**Job**. Could you report every line of the listing below that holds the word "строфа"?

------------------------------------

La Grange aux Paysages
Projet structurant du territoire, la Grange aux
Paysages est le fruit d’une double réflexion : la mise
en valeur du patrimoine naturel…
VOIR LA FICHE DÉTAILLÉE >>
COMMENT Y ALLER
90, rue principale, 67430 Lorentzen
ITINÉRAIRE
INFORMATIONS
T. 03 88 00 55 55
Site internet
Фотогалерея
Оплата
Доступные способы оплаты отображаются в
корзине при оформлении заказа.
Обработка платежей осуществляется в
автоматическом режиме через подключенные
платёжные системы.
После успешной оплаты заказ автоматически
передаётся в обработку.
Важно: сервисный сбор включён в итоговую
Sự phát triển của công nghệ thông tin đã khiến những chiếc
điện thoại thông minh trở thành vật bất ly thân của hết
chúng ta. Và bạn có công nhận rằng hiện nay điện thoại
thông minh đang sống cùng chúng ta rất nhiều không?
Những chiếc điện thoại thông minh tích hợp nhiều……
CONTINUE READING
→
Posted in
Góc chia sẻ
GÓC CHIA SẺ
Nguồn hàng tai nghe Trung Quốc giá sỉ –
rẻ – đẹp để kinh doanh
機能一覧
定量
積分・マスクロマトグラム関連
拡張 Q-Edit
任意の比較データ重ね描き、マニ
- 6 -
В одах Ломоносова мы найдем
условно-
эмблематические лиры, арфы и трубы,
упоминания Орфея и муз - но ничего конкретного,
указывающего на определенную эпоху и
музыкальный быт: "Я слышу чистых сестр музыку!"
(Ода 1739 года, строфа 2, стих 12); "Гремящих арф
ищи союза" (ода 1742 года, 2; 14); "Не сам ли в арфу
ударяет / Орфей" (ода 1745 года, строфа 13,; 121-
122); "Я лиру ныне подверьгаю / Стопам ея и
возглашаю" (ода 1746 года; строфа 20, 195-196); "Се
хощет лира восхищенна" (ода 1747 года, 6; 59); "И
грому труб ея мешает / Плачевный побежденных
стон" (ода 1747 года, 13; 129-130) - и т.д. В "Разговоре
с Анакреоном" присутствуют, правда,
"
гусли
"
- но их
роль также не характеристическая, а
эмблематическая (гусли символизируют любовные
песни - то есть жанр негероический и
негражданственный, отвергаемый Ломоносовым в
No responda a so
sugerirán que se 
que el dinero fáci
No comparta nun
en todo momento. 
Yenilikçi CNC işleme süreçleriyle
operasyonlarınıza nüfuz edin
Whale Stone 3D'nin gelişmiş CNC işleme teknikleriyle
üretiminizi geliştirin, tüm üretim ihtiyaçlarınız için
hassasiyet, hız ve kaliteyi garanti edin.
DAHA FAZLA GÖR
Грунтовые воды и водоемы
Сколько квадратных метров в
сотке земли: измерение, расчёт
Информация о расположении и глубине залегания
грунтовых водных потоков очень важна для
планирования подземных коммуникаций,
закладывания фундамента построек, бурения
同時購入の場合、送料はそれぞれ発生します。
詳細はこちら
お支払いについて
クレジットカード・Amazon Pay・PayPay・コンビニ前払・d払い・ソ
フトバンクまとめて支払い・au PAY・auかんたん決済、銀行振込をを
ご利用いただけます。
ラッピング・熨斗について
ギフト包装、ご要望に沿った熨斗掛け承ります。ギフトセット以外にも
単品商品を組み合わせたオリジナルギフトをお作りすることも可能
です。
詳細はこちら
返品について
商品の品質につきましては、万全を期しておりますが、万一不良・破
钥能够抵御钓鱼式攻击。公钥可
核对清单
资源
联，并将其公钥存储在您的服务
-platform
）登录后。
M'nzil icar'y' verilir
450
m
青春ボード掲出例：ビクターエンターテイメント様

------------------------------------

**Result of this task**.
(Ода 1739 года, строфа 2, стих 12); "Гремящих арф
ударяет / Орфей" (ода 1745 года, строфа 13,; 121-
возглашаю" (ода 1746 года; строфа 20, 195-196); "Се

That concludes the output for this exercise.